The lamentations expressed by journalists, by advocates of transparency in government and even by government officials like Minneapolis Mayor Jacob Frey over restrictions imposed on media coverage of meetings of an advisory body for the city’s $200 million Upper Harbor Terminal — an infrastructure project in the heavily African-American segment of north Minneapolis — are well-meaning but may be legally misplaced (“Pattern seen in barring media,” Jan. 25).

The criticisms directed to restrictions on media access and video recording of meetings of the 17 appointees of a city advisory committee, including one member of this newspaper’s board of directors, presume that the state’s Open Meeting Law requires the sessions to be fully open to the public and its surrogates, the media.

But that is not necessarily so. A 1988 decision of the state Court of Appeals in a lawsuit brought by the Minnesota Daily newspaper, which the Supreme Court declined to review, ruled that an advisory committee created by the University of Minnesota Board of Regents to screen candidates for selection of a new president for the U was not subject to the transparency requirements of the Open Meeting statute. While a subsequent nonbinding opinion of the state Department of Administration differed with that view regarding a permanent standing advisory committee of a community hospital board, the appellate decision in the Daily case remains the governing law in this state as to advisory bodies created for limited purposes and a temporary time period.

Although the Daily decision did not categorically rule that all advisory units are outside the purview of the Open Meeting measure, the factors that it pointed to in making that assessment seem to give the Upper Harbor group a safe harbor in navigating around that law.
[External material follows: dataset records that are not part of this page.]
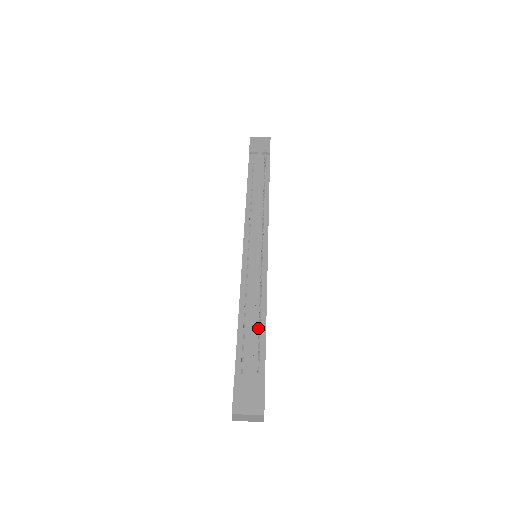
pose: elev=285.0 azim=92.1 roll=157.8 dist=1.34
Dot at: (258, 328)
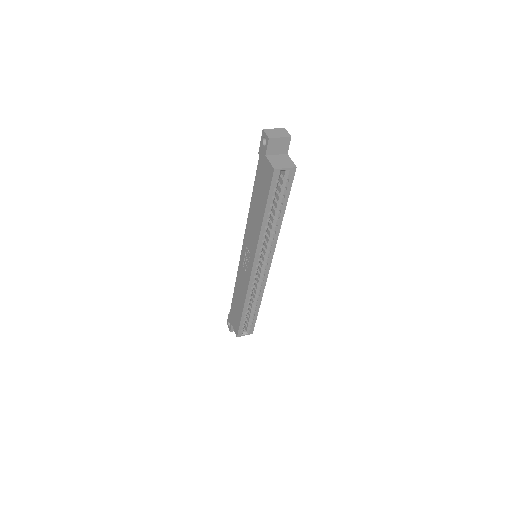
Dot at: occluded
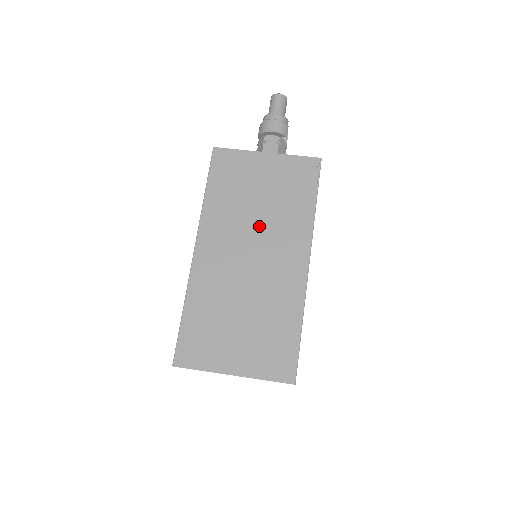
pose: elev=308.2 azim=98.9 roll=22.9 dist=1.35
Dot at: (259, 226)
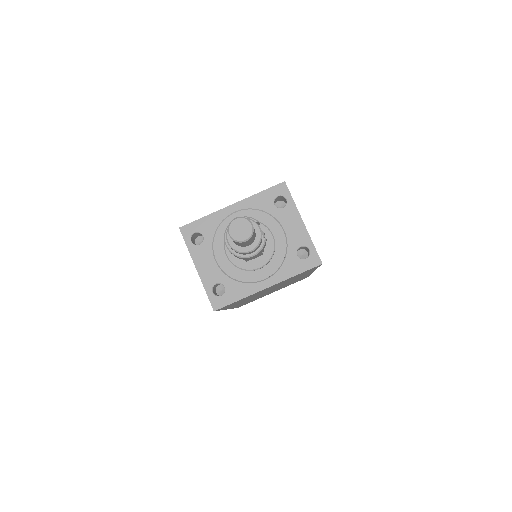
Dot at: occluded
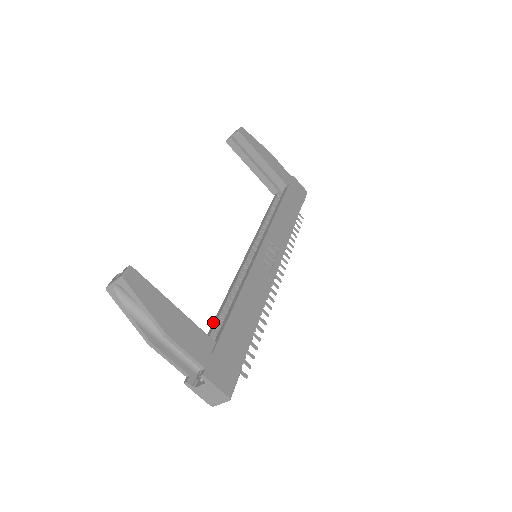
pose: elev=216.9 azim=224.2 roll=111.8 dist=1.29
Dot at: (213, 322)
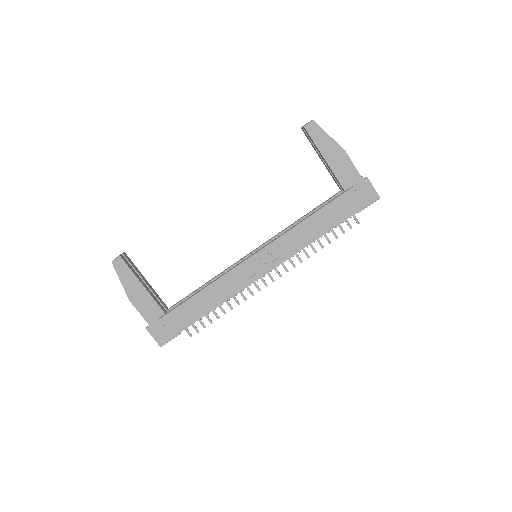
Dot at: (190, 293)
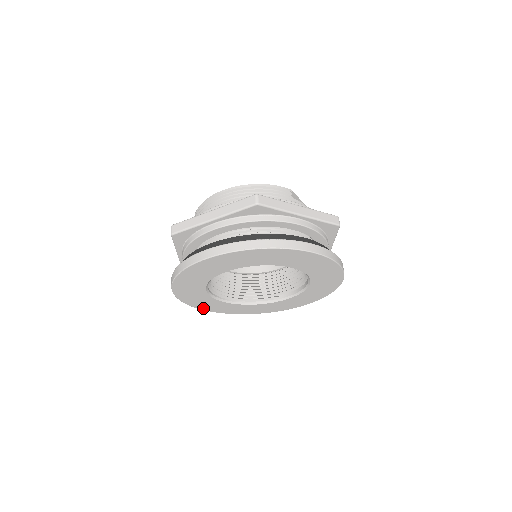
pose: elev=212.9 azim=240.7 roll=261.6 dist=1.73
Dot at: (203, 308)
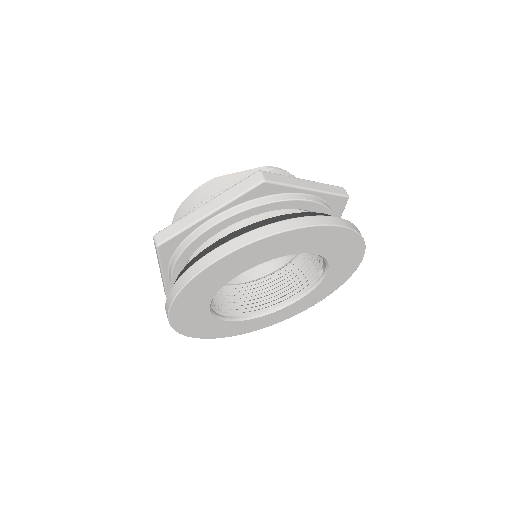
Dot at: (277, 321)
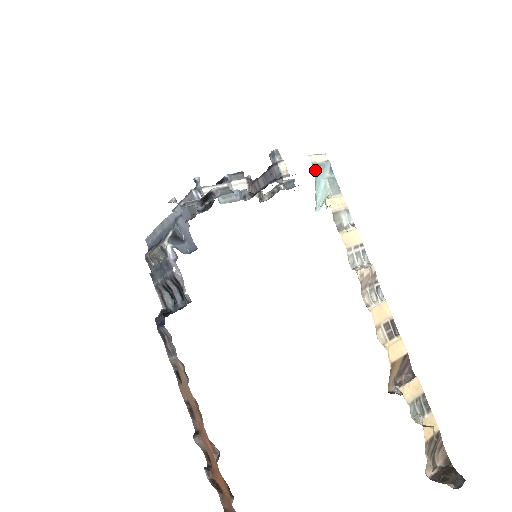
In particular, the absence of any members of the City Council on the advisory group and its limited duration, similar to the lack of any regents on the university’s temporary advisory presidential selection unit, are telling in rendering the Open Meeting Law legally inapplicable.
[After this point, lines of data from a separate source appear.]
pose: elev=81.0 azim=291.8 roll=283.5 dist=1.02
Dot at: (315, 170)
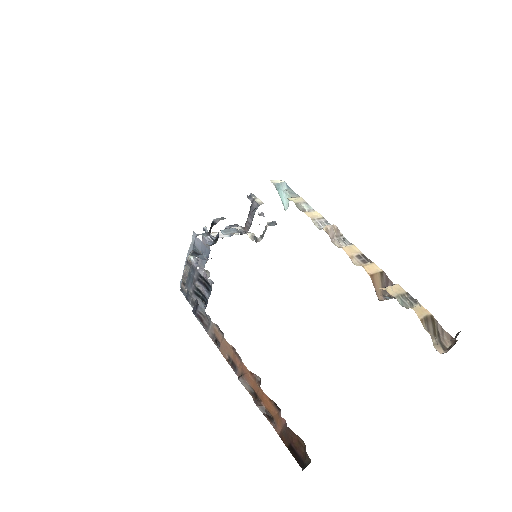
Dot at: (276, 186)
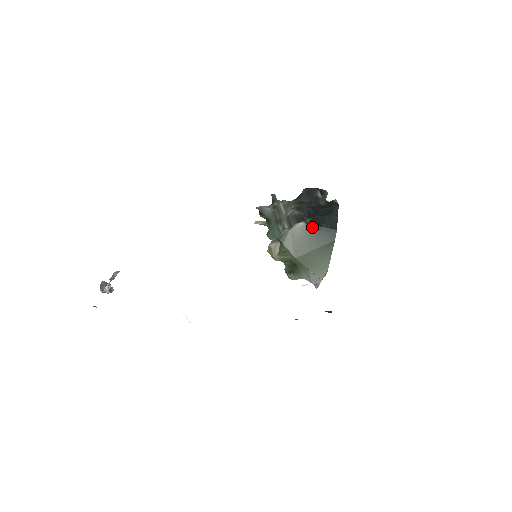
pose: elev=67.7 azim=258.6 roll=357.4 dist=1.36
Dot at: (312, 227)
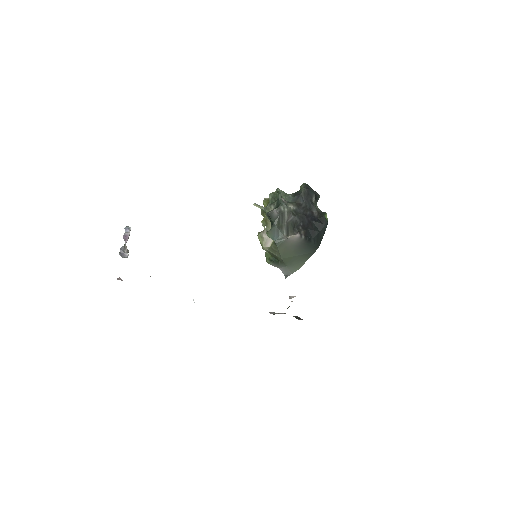
Dot at: (304, 240)
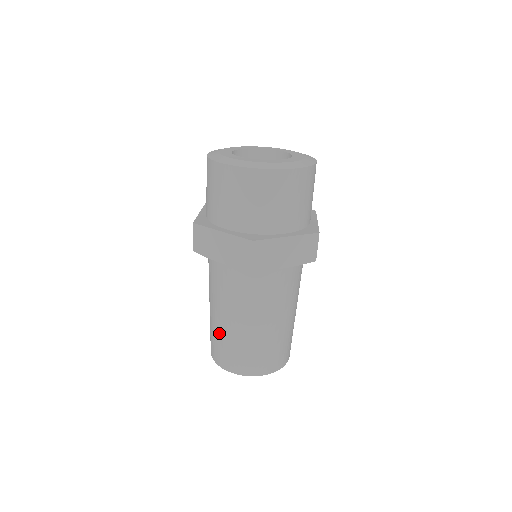
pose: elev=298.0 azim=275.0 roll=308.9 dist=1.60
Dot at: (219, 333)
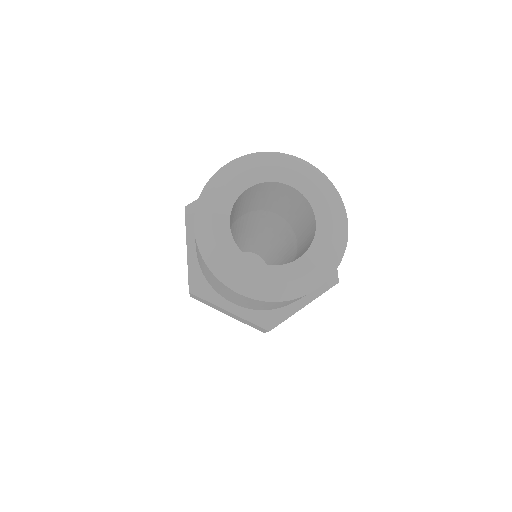
Dot at: occluded
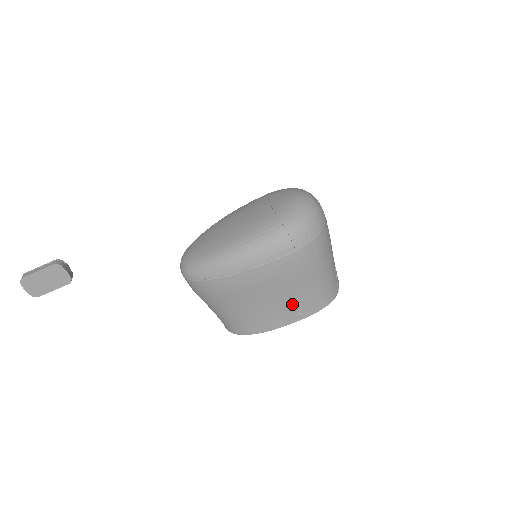
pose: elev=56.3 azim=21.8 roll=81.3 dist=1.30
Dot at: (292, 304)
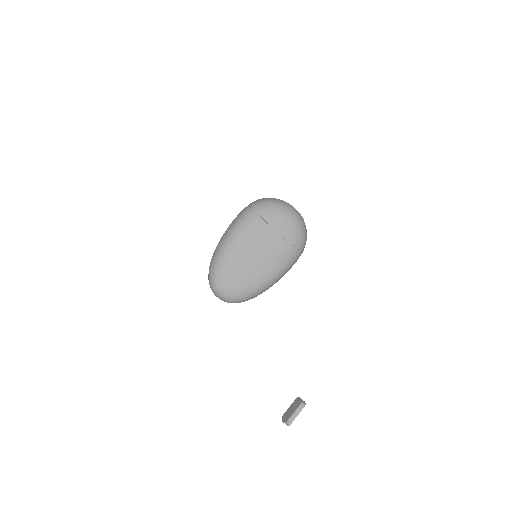
Dot at: occluded
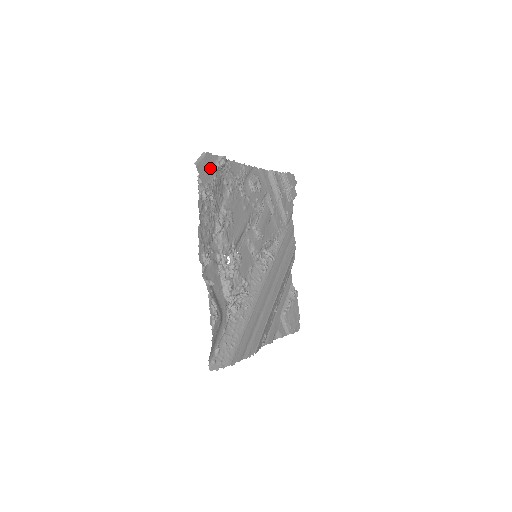
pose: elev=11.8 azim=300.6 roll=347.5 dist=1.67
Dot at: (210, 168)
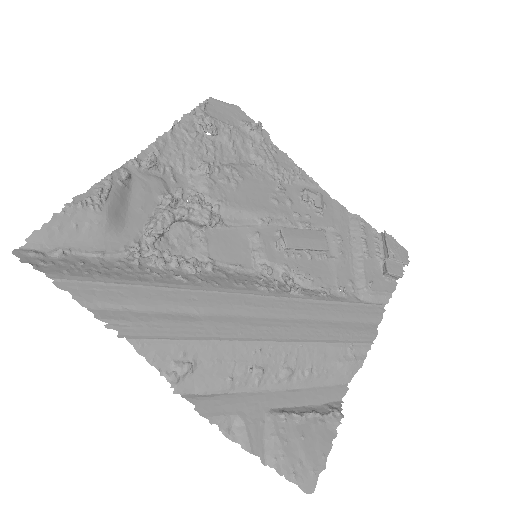
Dot at: (232, 118)
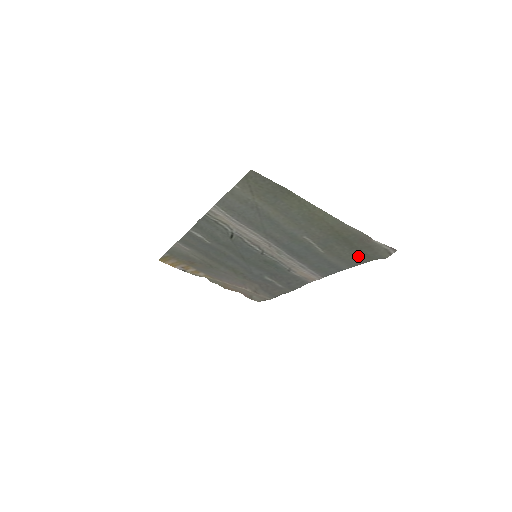
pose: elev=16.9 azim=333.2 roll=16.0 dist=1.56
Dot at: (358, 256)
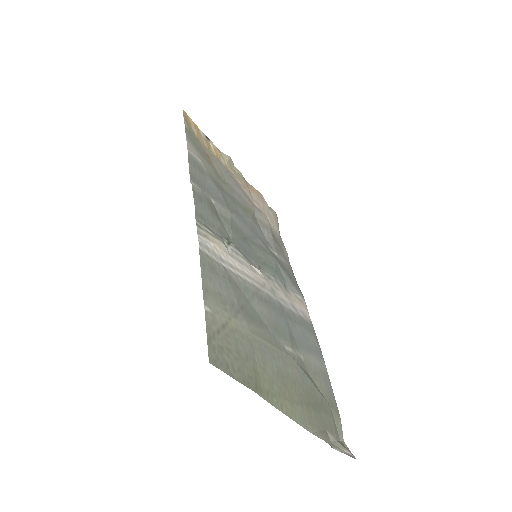
Dot at: (329, 400)
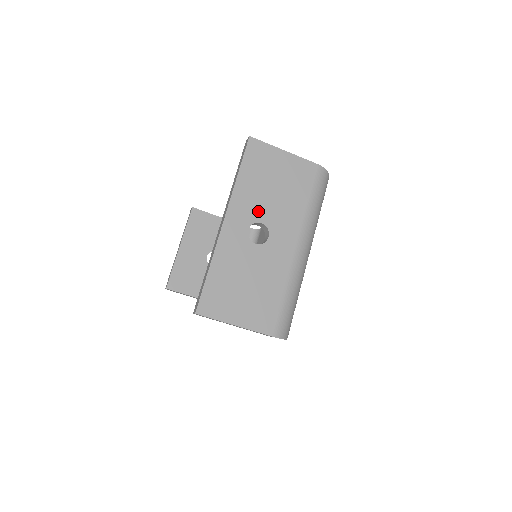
The dearth of legal basis to impose the requirements of the Open Meeting law upon the city’s Upper Harbor group does not justify that committee’s attempts at opacity. To its credit, the group has complied with most features of the Open Meeting Law, including advanced distribution of notices of its meetings, open sessions for the public and publication of its minutes. Even if it’s not legally obligated to allow media coverage, it is prudent for this taxpayer-funded body to conduct all of its important business in the open. Greater transparency through unrestricted media access would encourage greater accountability on the part of the committee and maximize the free flow of information to the citizenry it serves.

Further, the reasons advanced by the body’s members to hamper media coverage, unfair reporting and white racism, do not justify its restrictive reaction; those rationales warrant more “sunshine” as a disinfectant, not less.

The concerns over the partial media closures by the Upper Harbor body are not only well-intended, but they also signify the need to amend the state law, clarify its applicability to advisory boards or committees of governing bodies, establish effective and efficient enforcement mechanisms, and provide strong remedies for violations of the public’s right to know.


Marshall H. Tanick is a Twin Cities constitutional law attorney who represented the Minnesota Daily in the Open Meeting Law case against the university.